EU Product Governance Requirements
Solely for the purposes of the product governance requirements contained
within: (a) EU Directive 2014/65/EU on markets in financial instruments, as
amended ("MiFID II"); (b) Articles 9 and 10 of Commission Delegated Directive
(EU) 2017/593 supplementing MiFID II; and (c) local implementing measures
(together, the "MiFID II Product Governance Requirements") and/or any
equivalent requirements elsewhere to the extent determined to be applicable,
and disclaiming all and any liability, whether arising in tort, contract or
otherwise, which any "manufacturer" (for the purposes of the MiFID II Product
Governance Requirements and/or any equivalent requirements elsewhere to the
extent determined to be applicable) may otherwise have with respect thereto,
the Placing Shares have been subject to a product approval process, which has
determined that the Placing Shares are: (i) compatible with an end target
market of retail investors and investors who meet the criteria of professional
clients and eligible counterparties, each as defined in MiFID II; and (ii)
eligible for distribution through all distribution channels as are permitted
by MiFID II (the "EU Target Market Assessment"). Notwithstanding the EU Target
Market Assessment, distributors should note that: the price of the Placing
Shares may decline and investors could lose all or part of their investment;
the Placing Shares offer no guaranteed income and no capital protection; and
an investment in the Placing Shares is compatible only with investors who do
not need a guaranteed income or capital protection, who (either alone or in
conjunction with an appropriate financial or other adviser) are capable of
evaluating the merits and risks of such an investment and who have sufficient
resources to be able to bear any losses that may result therefrom. The EU
Target Market Assessment is without prejudice to the requirements of any
contractual, legal or regulatory selling restrictions in relation to the
Placing. Furthermore, it is noted that, notwithstanding the EU Target Market
Assessment, the Joint Bookrunners will only procure investors who meet the
criteria of professional clients and eligible counterparties.

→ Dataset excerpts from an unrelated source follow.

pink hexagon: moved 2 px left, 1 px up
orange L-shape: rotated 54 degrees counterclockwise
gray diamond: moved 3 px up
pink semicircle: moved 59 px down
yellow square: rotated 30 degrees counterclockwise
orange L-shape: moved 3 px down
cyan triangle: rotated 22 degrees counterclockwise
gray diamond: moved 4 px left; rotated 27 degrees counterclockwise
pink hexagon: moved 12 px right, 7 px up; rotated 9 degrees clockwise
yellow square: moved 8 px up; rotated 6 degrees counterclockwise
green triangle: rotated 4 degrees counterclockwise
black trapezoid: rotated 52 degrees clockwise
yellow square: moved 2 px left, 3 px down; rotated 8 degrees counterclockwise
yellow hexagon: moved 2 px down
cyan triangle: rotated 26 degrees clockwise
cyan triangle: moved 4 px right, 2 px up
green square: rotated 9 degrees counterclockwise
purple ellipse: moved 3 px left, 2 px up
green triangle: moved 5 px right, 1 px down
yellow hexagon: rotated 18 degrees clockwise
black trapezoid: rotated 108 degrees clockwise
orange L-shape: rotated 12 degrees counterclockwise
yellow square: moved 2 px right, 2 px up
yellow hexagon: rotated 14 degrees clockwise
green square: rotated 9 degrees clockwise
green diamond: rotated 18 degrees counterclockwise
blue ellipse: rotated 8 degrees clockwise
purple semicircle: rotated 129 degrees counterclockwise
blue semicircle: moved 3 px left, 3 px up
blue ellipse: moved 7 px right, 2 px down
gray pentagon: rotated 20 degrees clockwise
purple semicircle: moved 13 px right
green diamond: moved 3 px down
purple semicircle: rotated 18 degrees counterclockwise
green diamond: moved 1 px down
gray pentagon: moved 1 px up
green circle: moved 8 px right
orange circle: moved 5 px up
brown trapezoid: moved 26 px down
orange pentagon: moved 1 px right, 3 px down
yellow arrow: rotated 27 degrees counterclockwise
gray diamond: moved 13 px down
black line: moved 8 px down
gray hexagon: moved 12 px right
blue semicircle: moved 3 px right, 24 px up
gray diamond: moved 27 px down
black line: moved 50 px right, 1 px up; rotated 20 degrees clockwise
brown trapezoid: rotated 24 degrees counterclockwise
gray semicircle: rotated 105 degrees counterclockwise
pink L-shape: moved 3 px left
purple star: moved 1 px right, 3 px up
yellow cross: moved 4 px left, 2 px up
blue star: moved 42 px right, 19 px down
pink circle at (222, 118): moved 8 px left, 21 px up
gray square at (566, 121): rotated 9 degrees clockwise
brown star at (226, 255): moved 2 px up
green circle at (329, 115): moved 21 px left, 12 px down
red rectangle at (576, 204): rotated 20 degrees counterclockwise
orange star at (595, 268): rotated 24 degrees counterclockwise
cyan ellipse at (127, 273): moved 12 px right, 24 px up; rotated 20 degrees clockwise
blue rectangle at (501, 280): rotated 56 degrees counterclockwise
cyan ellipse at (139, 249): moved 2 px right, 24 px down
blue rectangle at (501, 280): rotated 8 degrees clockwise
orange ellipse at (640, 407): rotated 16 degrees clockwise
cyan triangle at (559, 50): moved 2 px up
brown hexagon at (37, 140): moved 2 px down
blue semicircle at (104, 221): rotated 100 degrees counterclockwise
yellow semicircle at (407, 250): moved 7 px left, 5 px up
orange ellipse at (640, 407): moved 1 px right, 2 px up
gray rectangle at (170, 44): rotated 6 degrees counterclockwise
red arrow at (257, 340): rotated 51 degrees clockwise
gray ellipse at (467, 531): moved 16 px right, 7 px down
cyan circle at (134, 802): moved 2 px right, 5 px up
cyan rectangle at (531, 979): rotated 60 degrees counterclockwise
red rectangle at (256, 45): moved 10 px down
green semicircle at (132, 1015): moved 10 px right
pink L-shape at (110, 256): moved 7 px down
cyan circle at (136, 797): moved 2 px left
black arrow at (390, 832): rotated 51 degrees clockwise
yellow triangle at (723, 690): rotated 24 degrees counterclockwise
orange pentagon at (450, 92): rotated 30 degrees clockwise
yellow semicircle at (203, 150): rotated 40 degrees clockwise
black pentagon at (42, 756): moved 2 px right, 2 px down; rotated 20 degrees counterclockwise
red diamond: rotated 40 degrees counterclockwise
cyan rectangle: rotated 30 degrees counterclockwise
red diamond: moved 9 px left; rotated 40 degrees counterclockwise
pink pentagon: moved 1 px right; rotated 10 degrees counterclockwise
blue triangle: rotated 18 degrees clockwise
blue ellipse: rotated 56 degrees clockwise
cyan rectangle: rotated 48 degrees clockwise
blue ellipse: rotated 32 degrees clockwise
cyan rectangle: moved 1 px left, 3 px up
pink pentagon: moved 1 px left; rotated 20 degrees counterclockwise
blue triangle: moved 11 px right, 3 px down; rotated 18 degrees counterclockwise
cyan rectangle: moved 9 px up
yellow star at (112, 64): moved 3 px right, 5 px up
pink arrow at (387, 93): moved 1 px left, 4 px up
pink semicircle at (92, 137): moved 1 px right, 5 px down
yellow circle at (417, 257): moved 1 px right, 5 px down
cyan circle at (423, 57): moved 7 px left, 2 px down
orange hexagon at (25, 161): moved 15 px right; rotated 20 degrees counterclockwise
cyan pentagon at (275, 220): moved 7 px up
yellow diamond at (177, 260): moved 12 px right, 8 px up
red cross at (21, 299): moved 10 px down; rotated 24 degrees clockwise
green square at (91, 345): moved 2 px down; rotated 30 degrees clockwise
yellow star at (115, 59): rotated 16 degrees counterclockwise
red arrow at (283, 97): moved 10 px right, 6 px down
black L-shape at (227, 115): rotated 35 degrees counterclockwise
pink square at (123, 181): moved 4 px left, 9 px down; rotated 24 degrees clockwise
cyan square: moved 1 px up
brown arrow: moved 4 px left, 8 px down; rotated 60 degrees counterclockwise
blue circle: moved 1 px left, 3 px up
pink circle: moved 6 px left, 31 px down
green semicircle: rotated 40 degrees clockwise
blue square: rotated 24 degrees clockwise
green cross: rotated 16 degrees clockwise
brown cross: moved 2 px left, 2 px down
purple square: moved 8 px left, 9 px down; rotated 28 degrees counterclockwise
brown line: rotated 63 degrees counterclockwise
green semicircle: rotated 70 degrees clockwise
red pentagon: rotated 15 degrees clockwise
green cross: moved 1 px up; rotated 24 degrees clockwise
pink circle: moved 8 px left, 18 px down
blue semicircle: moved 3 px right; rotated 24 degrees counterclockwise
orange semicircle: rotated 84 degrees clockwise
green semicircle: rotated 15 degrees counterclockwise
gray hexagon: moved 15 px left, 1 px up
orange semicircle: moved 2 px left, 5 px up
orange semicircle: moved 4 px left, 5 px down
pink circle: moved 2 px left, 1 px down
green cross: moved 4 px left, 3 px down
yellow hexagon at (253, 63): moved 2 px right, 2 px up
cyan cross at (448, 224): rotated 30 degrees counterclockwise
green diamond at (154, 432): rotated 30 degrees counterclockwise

For the avoidance of doubt, the EU Target Market Assessment does not
constitute: (a) an assessment of suitability or appropriateness for the
purposes of MiFID II; or (b) a recommendation to any investor or group of
investors to invest in, or purchase, or take any other action whatsoever with
respect to the Placing Shares. Each distributor is responsible for undertaking
its own target market assessment in respect of the Placing Shares and
determining appropriate distribution channels.